Standard business card paper is typically 14pt or 16pt card stock. 14pt is the industry baseline: firm, professional, and what you’ll receive from most standard print runs. 16pt is noticeably thicker and conveys a sense of quality that 14pt doesn’t quite reach. Premium options extend to 18pt, 32pt, and specialty materials including soft-touch laminate, silk coating, uncoated textured stock, and metal or plastic substrates.
Thicker paper with quality finishing costs more per card but produces a substantially better first impression. For most professionals, the difference between a 14pt standard card and a 16pt soft-touch card is immediately perceptible and worth the incremental cost.
Setting Up Your File Correctly
Whether you’re designing the card yourself or handing specifications to a designer, getting the setup right before any design work happens avoids expensive reprints and missed deadlines.
The correct approach for a US standard horizontal business card:
Set the document size to 3.75 x 2.25 inches to include bleed. Set up guides at 0.125 inches inside each edge to mark the trim line and safe zone. Set color mode to CMYK rather than RGB for accurate print color reproduction.
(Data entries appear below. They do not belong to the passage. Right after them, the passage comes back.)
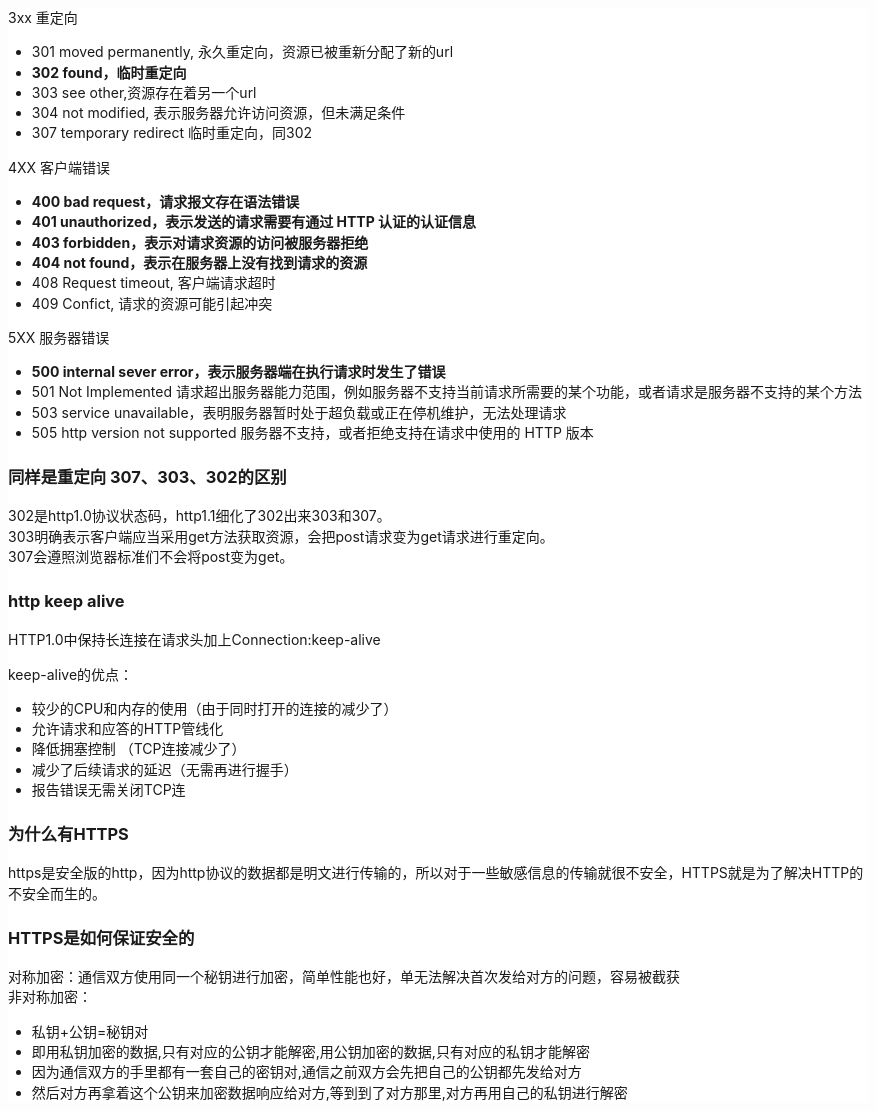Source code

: 3xx 重定向

* 301 moved permanently, 永久重定向，资源已被重新分配了新的url
* **302 found，临时重定向**
* 303 see other,资源存在着另一个url
* 304 not modified, 表示服务器允许访问资源，但未满足条件
* 307 temporary redirect 临时重定向，同302

4XX 客户端错误

* **400 bad request，请求报文存在语法错误**
* **401 unauthorized，表示发送的请求需要有通过 HTTP 认证的认证信息**
* **403 forbidden，表示对请求资源的访问被服务器拒绝**
* **404 not found，表示在服务器上没有找到请求的资源**
* 408 Request timeout, 客户端请求超时
* 409 Confict, 请求的资源可能引起冲突

5XX 服务器错误

* **500 internal sever error，表示服务器端在执行请求时发生了错误**
* 501 Not Implemented 请求超出服务器能力范围，例如服务器不支持当前请求所需要的某个功能，或者请求是服务器不支持的某个方法
* 503 service unavailable，表明服务器暂时处于超负载或正在停机维护，无法处理请求
* 505 http version not supported 服务器不支持，或者拒绝支持在请求中使用的 HTTP 版本

### 同样是重定向 307、303、302的区别

302是http1.0协议状态码，http1.1细化了302出来303和307。  
303明确表示客户端应当采用get方法获取资源，会把post请求变为get请求进行重定向。  
307会遵照浏览器标准们不会将post变为get。

### http keep alive

HTTP1.0中保持长连接在请求头加上Connection:keep-alive

keep-alive的优点：

* 较少的CPU和内存的使用（由于同时打开的连接的减少了）
* 允许请求和应答的HTTP管线化
* 降低拥塞控制 （TCP连接减少了）
* 减少了后续请求的延迟（无需再进行握手）
* 报告错误无需关闭TCP连

### 为什么有HTTPS

https是安全版的http，因为http协议的数据都是明文进行传输的，所以对于一些敏感信息的传输就很不安全，HTTPS就是为了解决HTTP的不安全而生的。

### HTTPS是如何保证安全的

对称加密：通信双方使用同一个秘钥进行加密，简单性能也好，单无法解决首次发给对方的问题，容易被截获  
非对称加密：  
* 私钥+公钥=秘钥对
* 即用私钥加密的数据,只有对应的公钥才能解密,用公钥加密的数据,只有对应的私钥才能解密
* 因为通信双方的手里都有一套自己的密钥对,通信之前双方会先把自己的公钥都先发给对方
* 然后对方再拿着这个公钥来加密数据响应给对方,等到到了对方那里,对方再用自己的私钥进行解密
Set resolution to 300 DPI. Export as a print-ready PDF with bleed marks included.
For anyone producing business cards professionally or at scale, the Printing Industries of America maintains industry standards and technical specifications for commercial print production including business cards, and is the most authoritative reference for print production specifications in North America.
The Practical Summary
For the vast majority of professionals in the United States, the right business card size is 3.5 x 2 inches, horizontal orientation, on 16pt card stock with a quality finish. Set up the file at 3.75 x 2.25 inches with bleed, keep critical content within the 3.25 x 1.75 inch safe zone, and export at 300 DPI in CMYK color mode.
Everything beyond that is a design decision. But getting the fundamentals right first means the design has a proper foundation to work from.